Her statement on Monday surprised many, mostly because Yulia Navalnaya has rejected the idea of a political career for years.
Politico states that Yulia was always by her husband's side and that she helped crystallize his views. Alexei Navalny, on the other hand, has never hidden his private life, nor his devotion to his wife. And his last post on Instagram before his tragic death was an emotional message to his wife for Valentine's Day.
Alexei Navalny also once joked that Yulia was "more radical" than him.
There is also a report about Navalny's Novichok poisoning, when Yulia herself felt the effects of the poisoning even two months before Navalny fell ill. Journalists suspect that it was an earlier, failed attempt to eliminate the opposition leader.
As conditions in prison have become increasingly difficult for Navalny since he was last arrested and convicted, his wife has become increasingly present on the international scene over the past year.
Meanwhile, Russian state media and social media channels linked to the Kremlin are trying to discredit her, spreading different stories about her. Among those stories were reports of alleged romantic affairs, claims that her father was a KGB agent, and speculation about her alleged German citizenship, which ultimately turned out to be unfounded.

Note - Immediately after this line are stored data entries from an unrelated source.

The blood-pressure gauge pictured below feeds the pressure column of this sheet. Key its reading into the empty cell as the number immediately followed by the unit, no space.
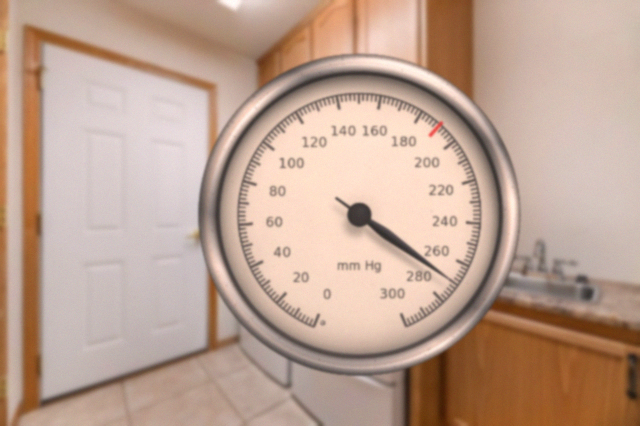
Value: 270mmHg
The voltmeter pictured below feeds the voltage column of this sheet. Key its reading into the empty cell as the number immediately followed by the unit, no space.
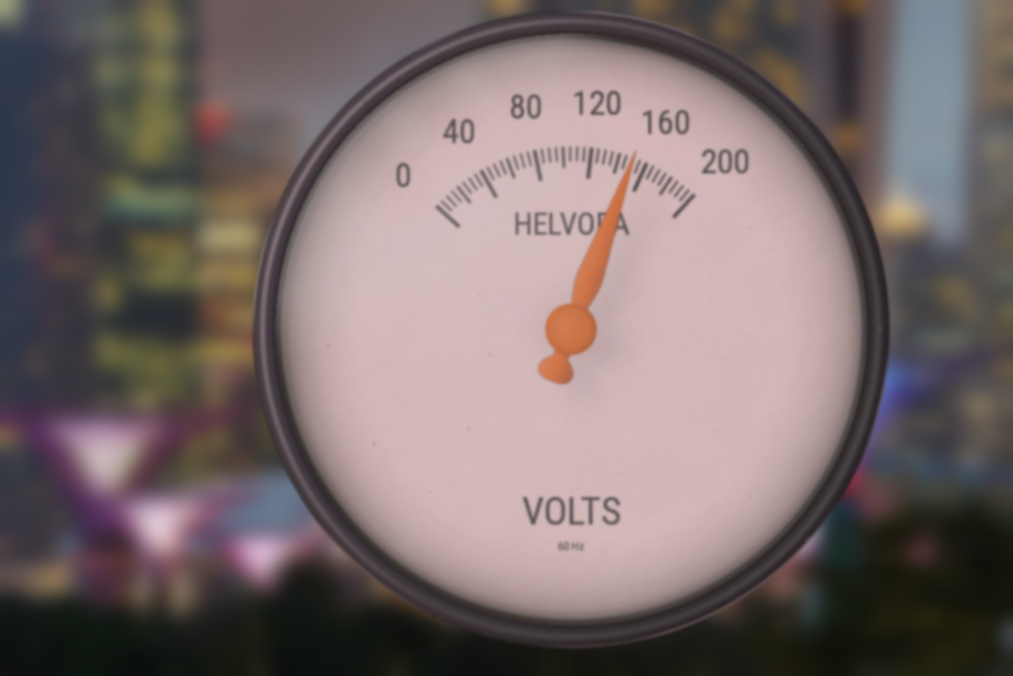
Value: 150V
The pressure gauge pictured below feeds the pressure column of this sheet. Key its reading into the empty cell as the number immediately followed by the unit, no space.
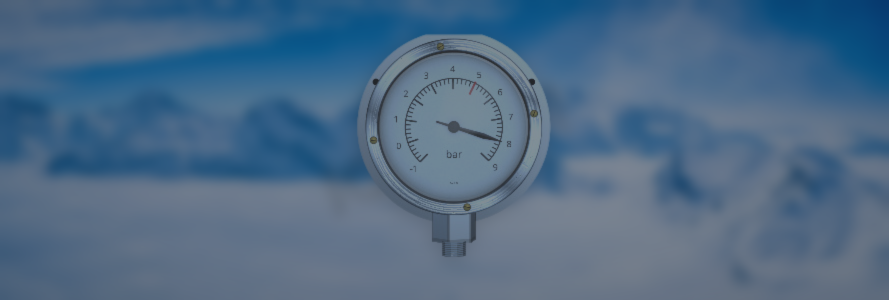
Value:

Her every public appearance has been under intense scrutiny by Russian state media, and commentators have often criticized her, accusing her of being too cheerful or acting on orders from the CIA.
"She showed great courage because it is clear that she will be the next target of the Kremlin's slanderous campaigns," Lyubov Sobol, a lawyer and longtime associate of Navalny, told Politico in exile in Berlin. "They will try to break her," he adds.
Navalny's closest allies expressed their support for Yulia on Monday, with Ivan Zhdanov, head of Navalny's anti-corruption campaign, writing that she had "taken his (Alexei's) place."